$\sup_{n} E[|X_{n}|\mathbb{1}_{[X_{n}|>c}]\rightarrow0$ as $c \rightarrow \infty$, being the definition of uniform integrability, should not occur if the martingale converges? Why is that?
Further, one apparently can argue that $E[X_{n}]=c \not=0 \Rightarrow$ non-uniformly integrable, though I do not see also how this should work (the indicator function within the expectation I thought would have allowed $E[X_{n}]=c$ to not negate u.i.)

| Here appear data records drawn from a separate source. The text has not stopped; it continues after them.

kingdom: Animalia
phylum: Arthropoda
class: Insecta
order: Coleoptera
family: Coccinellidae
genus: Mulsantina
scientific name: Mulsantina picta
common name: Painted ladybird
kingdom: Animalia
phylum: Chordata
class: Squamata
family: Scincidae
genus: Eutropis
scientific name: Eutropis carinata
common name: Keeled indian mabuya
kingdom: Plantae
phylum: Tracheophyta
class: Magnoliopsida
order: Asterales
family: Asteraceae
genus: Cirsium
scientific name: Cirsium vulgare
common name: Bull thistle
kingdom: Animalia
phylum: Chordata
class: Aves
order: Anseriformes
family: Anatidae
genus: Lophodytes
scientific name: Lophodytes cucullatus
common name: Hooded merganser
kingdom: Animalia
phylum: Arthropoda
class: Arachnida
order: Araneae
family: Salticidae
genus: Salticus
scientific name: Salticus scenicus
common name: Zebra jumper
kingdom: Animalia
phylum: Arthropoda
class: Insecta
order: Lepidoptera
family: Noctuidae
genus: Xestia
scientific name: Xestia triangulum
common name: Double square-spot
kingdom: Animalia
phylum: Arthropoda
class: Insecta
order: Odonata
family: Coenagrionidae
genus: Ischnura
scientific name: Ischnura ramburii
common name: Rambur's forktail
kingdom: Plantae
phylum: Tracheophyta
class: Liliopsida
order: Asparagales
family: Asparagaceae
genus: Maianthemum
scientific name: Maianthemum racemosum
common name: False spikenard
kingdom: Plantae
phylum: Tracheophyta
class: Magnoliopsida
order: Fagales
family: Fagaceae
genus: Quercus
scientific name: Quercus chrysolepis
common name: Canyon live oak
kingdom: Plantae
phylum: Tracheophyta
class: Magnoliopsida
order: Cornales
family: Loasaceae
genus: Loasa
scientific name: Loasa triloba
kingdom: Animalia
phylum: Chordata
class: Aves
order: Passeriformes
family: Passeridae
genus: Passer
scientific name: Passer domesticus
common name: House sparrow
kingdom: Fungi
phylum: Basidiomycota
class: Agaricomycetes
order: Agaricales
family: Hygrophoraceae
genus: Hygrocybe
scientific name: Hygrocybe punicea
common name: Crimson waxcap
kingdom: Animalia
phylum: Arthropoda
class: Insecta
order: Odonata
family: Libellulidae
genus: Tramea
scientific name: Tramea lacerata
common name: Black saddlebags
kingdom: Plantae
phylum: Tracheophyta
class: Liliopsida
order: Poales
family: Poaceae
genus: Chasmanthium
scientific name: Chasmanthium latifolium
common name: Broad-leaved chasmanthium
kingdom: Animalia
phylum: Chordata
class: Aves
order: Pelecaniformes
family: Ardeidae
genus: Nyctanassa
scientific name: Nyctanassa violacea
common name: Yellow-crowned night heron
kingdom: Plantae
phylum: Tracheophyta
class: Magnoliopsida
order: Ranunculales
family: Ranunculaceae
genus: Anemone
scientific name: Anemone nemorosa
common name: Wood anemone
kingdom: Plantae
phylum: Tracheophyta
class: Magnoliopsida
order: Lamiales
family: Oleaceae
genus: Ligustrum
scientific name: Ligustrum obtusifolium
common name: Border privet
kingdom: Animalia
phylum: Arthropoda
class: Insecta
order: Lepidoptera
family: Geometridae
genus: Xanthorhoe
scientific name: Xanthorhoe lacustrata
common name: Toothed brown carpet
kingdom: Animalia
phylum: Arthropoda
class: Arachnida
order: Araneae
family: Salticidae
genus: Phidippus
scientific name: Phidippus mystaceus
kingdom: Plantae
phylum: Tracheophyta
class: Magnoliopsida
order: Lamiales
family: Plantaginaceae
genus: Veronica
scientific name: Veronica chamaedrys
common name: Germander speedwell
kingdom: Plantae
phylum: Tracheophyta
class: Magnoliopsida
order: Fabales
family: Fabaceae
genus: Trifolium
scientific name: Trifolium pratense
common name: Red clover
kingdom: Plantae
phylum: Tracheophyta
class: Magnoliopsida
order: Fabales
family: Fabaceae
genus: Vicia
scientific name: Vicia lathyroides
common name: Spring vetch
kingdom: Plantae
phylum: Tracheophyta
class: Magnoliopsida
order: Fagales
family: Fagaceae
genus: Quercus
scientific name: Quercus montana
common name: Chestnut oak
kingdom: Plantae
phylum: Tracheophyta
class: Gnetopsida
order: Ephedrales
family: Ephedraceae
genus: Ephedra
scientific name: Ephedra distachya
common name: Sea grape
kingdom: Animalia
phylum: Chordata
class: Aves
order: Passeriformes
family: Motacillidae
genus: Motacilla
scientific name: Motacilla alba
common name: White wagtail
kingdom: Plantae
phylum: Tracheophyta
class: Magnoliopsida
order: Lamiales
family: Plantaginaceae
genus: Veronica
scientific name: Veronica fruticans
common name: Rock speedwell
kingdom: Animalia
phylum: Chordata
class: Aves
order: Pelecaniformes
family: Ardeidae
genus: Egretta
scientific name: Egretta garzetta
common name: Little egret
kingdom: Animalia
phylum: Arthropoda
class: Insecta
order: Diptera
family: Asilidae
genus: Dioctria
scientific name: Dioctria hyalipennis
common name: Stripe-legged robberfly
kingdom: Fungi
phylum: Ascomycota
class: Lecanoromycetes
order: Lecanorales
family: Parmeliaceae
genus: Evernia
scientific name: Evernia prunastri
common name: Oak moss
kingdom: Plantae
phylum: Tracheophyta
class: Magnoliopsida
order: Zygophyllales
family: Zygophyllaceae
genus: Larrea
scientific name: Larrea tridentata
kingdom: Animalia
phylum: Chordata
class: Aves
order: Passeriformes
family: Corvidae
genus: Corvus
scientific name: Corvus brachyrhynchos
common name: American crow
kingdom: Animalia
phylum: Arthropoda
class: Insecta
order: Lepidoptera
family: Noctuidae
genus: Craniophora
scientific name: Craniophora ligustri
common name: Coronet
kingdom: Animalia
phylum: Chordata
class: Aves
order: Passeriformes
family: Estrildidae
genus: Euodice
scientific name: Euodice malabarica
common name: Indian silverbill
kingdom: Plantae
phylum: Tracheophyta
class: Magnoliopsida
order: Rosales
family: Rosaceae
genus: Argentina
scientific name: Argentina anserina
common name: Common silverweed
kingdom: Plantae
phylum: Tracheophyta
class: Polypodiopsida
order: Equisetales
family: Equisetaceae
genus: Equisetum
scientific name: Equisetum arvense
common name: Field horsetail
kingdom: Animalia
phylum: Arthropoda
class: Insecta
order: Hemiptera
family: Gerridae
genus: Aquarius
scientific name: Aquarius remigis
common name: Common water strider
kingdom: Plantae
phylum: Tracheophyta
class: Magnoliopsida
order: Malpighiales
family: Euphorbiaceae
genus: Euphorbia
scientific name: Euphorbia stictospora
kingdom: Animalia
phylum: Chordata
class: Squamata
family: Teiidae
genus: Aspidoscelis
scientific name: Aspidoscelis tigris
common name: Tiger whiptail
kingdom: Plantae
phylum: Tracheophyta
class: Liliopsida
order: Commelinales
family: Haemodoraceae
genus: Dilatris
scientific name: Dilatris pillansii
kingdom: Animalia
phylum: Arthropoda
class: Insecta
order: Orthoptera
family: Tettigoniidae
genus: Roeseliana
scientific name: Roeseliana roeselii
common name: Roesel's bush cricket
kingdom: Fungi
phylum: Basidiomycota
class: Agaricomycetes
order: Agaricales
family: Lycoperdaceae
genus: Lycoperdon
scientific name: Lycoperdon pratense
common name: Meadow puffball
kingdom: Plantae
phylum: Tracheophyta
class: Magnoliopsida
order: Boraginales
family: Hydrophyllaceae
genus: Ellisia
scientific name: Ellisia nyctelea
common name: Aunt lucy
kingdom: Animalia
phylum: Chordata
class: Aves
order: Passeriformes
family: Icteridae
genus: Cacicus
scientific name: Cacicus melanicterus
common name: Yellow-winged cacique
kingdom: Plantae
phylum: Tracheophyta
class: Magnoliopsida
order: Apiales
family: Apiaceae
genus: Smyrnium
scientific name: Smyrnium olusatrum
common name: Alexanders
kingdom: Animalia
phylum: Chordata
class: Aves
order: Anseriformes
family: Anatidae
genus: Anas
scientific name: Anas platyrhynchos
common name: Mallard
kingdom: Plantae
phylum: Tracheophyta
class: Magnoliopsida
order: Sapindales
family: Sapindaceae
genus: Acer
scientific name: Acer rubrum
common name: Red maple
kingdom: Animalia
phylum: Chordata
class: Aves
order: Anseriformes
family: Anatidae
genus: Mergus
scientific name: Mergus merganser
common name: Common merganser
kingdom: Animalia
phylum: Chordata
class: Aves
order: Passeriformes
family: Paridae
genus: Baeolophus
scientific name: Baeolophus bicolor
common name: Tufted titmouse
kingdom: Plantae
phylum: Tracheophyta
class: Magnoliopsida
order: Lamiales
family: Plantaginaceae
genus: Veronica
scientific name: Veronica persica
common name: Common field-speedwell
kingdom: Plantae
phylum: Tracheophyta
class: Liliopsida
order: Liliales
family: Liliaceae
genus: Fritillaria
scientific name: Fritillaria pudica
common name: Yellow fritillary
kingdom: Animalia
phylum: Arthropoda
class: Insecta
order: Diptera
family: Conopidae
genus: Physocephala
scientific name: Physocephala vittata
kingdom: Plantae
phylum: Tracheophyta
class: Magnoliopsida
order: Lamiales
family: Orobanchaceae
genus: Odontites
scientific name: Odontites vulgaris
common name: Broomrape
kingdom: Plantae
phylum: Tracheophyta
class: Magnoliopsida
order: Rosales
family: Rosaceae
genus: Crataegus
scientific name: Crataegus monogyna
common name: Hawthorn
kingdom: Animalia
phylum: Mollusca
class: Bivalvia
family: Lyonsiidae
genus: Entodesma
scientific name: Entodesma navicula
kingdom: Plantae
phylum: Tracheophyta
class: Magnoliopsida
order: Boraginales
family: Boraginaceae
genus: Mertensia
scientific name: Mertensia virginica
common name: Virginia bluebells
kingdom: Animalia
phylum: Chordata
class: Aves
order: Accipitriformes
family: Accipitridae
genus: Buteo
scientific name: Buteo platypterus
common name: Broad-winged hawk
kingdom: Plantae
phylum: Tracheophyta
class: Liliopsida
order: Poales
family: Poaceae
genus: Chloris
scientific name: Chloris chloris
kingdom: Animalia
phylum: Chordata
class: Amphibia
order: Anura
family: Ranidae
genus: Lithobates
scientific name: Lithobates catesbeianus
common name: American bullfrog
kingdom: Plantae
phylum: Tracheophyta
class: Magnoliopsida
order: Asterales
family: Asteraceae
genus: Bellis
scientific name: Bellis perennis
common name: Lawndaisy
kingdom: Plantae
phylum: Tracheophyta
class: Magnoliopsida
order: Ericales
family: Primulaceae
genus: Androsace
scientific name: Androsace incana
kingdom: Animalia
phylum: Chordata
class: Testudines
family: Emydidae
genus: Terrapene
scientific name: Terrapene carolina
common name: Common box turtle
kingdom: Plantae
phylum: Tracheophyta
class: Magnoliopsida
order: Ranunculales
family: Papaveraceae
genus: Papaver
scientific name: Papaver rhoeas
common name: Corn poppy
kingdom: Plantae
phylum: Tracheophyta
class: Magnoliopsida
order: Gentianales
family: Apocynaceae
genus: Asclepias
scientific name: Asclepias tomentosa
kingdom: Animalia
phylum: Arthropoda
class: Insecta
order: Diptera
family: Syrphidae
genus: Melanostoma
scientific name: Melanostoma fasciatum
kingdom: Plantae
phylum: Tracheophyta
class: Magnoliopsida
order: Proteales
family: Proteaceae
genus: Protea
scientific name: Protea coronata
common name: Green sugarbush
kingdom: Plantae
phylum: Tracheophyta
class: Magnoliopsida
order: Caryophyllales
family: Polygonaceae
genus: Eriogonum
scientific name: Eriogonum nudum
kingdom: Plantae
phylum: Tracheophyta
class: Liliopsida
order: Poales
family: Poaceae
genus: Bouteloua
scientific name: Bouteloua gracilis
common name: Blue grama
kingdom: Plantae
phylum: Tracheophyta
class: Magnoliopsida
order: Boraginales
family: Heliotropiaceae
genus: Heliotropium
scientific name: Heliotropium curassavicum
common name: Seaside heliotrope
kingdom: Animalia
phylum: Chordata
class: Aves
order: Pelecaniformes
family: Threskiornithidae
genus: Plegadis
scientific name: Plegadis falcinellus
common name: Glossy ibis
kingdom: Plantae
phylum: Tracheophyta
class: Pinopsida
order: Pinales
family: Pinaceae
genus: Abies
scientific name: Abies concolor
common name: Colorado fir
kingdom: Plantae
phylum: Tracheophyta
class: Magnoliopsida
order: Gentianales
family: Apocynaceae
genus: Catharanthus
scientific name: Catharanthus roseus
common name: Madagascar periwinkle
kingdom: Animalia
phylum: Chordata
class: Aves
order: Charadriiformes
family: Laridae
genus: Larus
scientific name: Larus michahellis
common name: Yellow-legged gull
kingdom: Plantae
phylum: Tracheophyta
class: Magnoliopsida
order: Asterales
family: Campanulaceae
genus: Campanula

COMMENT 1 : See, a uniformly integrable martingale which converges almost surely, converges in $L^1$ as well. As a consequence, whatever random variable $X_n$ converges a.s. to, must have the same expectation as $X_0$. Now, if it is clear from the construction of the $X_n$ that you are looking at, that the limit does not have the same expectation as $X_0$ (or any of the $X_i$) then "clearly" the martingale is not UI, where "clearly" is to the author(and to you now)!
COMMENT 2 : The definition of UI is not used in the "clearly" part, it seems. Instead the following fact is used : given a sequence of (integrable) random variables $X_n$ and a random variable $Y$, the fact that $X_n \to Y$ in probability and $X_n$ is UI, is equivalent to $X_n \to Y$ in $L^1$. In your context, I want you to find the $Y$ which the $X_n$ goes to a.s. and hence in probability. Maybe by looking at the expectations you can see that $X_n \to Y$ in $L^1$ is not possible, and therefore $X_n$ cannot be UI.